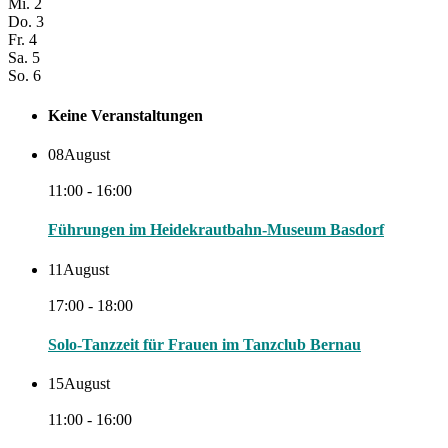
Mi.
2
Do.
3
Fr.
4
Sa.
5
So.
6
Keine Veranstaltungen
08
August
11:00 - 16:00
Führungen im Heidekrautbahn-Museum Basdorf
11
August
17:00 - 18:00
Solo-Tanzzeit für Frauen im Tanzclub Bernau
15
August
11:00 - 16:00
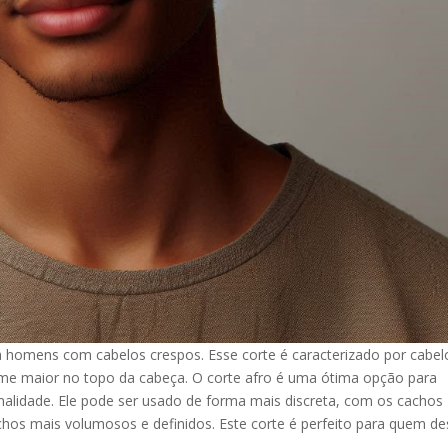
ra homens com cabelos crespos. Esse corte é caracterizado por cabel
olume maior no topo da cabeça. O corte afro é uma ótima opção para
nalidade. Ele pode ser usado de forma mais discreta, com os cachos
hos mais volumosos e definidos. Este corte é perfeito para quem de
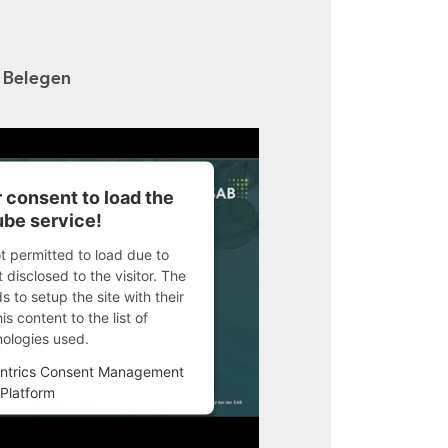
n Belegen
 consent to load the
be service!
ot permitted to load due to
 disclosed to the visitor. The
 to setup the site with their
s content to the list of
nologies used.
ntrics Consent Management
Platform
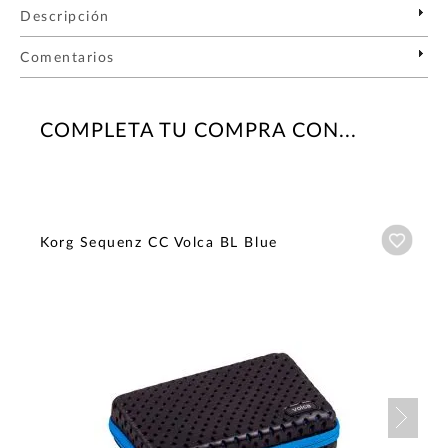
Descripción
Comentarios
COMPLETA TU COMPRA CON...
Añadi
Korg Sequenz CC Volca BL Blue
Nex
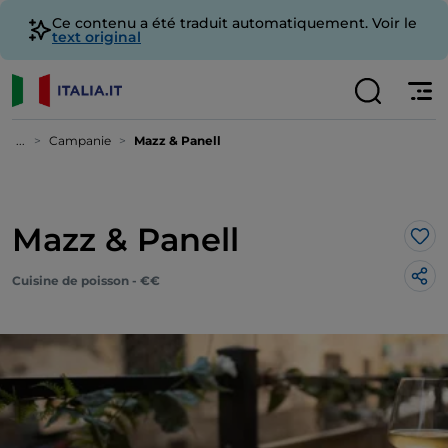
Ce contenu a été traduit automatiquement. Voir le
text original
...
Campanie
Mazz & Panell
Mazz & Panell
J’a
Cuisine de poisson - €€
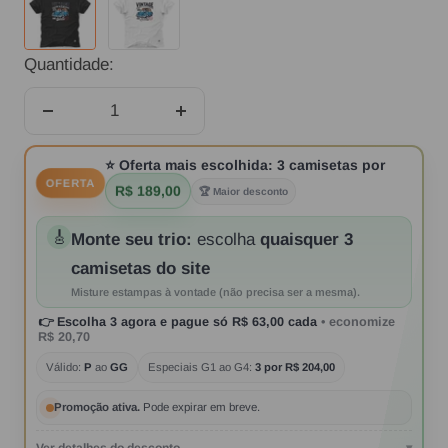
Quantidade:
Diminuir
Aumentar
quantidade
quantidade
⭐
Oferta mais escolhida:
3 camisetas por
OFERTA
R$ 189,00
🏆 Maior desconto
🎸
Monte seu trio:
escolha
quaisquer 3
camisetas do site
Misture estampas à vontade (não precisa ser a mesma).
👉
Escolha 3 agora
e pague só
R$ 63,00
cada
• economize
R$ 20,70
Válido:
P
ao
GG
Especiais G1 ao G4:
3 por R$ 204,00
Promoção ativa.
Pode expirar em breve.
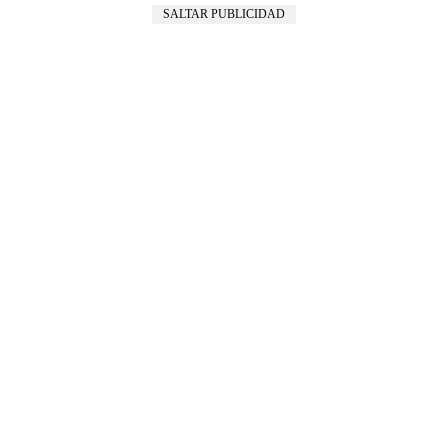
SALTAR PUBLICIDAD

□ □ □ □ □ □ □

Prompt - Could you copy each line in the listing above that includes the word "corte"?

Completed exercise -
ra homens com cabelos crespos. Esse corte é caracterizado por cabel
olume maior no topo da cabeça. O corte afro é uma ótima opção para
hos mais volumosos e definidos. Este corte é perfeito para quem de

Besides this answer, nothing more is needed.